Keeping an opponent in a position I believe to be a vestige from Judo and Wrestling. In sports where pins are one of the goals, keeping an opponent from moving makes a lot of sense. But how much sense does it make to focus on keeping your opponent from moving in a sport where it isn’t required and against larger opponents (especially without the Gi) may be impossible.

Martial Arts work but not because the little guy can stop the big guy from moving. I believe Martial Arts work because the little guy can learn to use the big guy’s movement against the big guy. I believe this to be the spirit, the impetus, and the effectiveness of all Martial Arts, thus “Movement” Martial Arts.

Reinvention, Expansion, Adapatation, and Extinction

BJ Penn Belts
There comes a time in every athlete’s life where change becomes a necessity.

When Pete Sampras was a Junior’s Tennis Player, he decided he wanted to win Wimbledon. He believed that in order to do so, he needed to reinvent himself. He adopted a “serve and volley” and “chip and charge” style game. And so he abandoned his two handed backhand and endured many losses as he was developing a new stroke and a new game.

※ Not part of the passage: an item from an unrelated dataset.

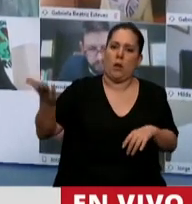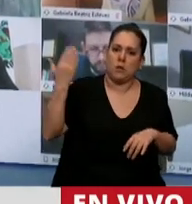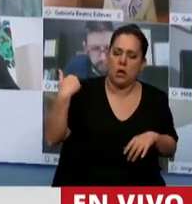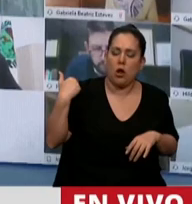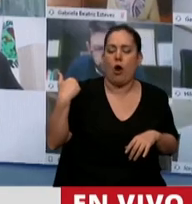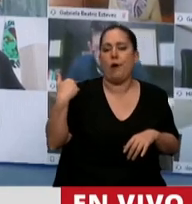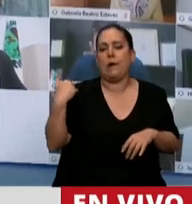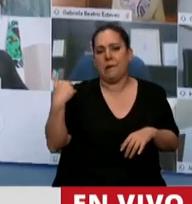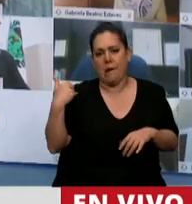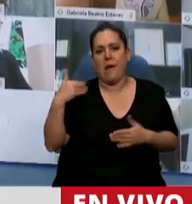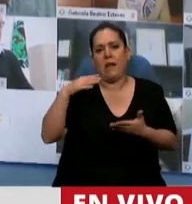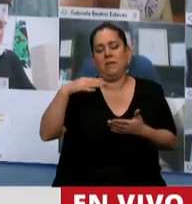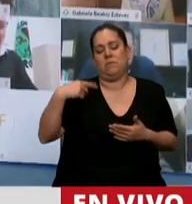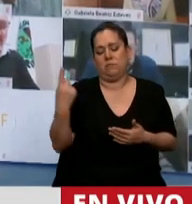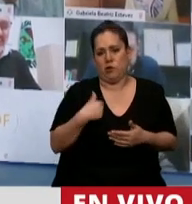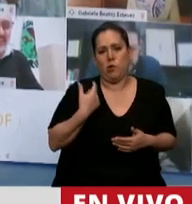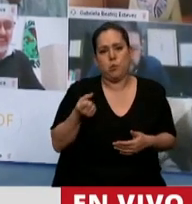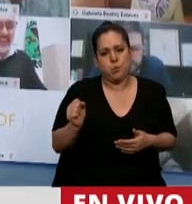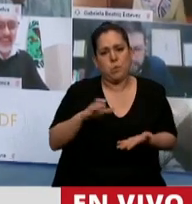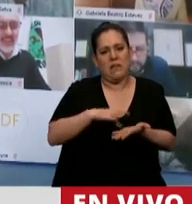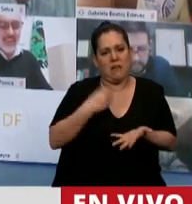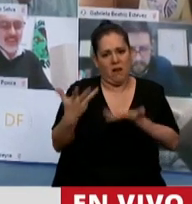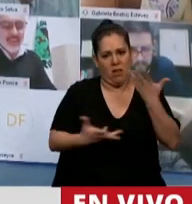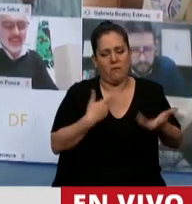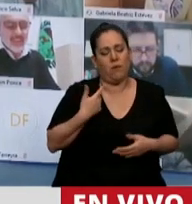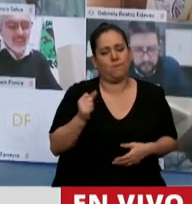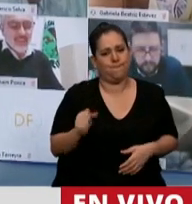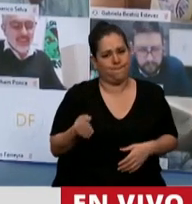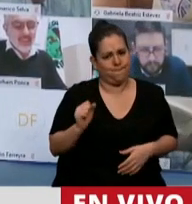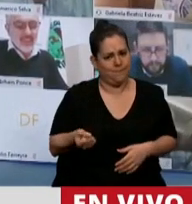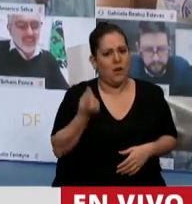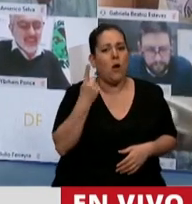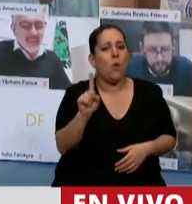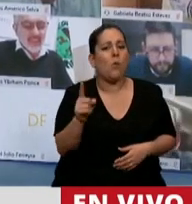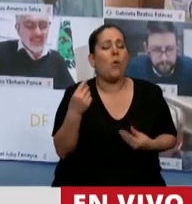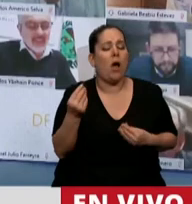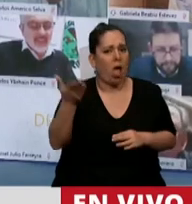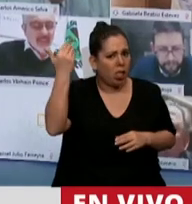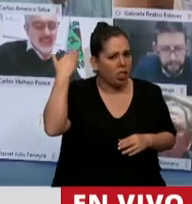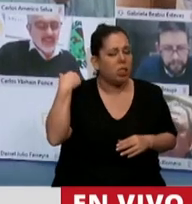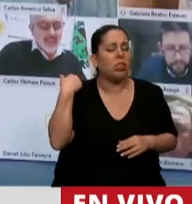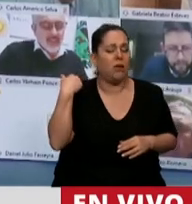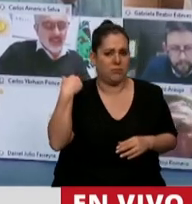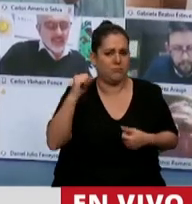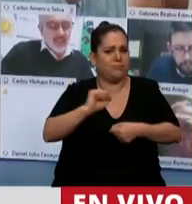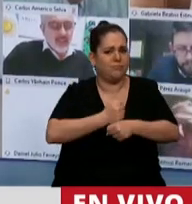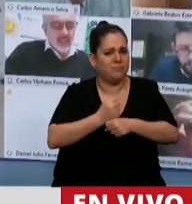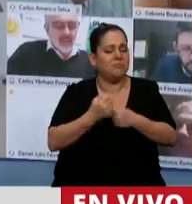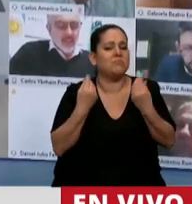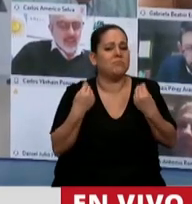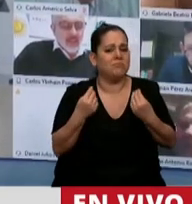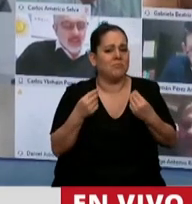desde Tierra del Fuego hemos padecido, cuando se trató y se llevó adelante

In the twilight of his career, he expanded his game from a slicing and half volley style backhand to now include a flat and topspin backhand. Some would attribute a few of his last majors to the inclusion of these shots. Reinvention and expansion helped Sampras to positively adapt to tennis.

As a very amateur athlete, there was time when my game required reinvention. I saw how wrestlers dominated in No Gi, in MMA, and were only slightly diminished by the Gi. I then saw the Gi as a straightjacket for progress and abandoned it in an effort to address and resolve the dilemma that wrestlers pose to the BJJ player.

Over time, I have had to both contract and expand my reportoire in response to this challenge. I stay the course because I believe that principally Jiu-Jitsu, and the purest Martial Arts have an answer to the eldest of Martial Arts. While I need further expansion, I feel no need for reinvention. I don’t think a BJJ player has to become a wrestler to beat a wrestler.

The BJ Penn I saw in Penn Edgar 3 was a reinvention…a reinvention that didn’t work. That’s OK. While I hate watching someone do something that doesn’t work, I hate watching someone repeat something that doesn’t work. I think BJ has been guilty of that in times past.

The mat, the ring, and life offer us the same problem that BJ faced. To remain extant, we will need to reinvent, expand or contract in order to positively adapt. If we can’t, we’ll become extinct. If BJ Penn’s losses and ultimate retirement, he reminded us how to live.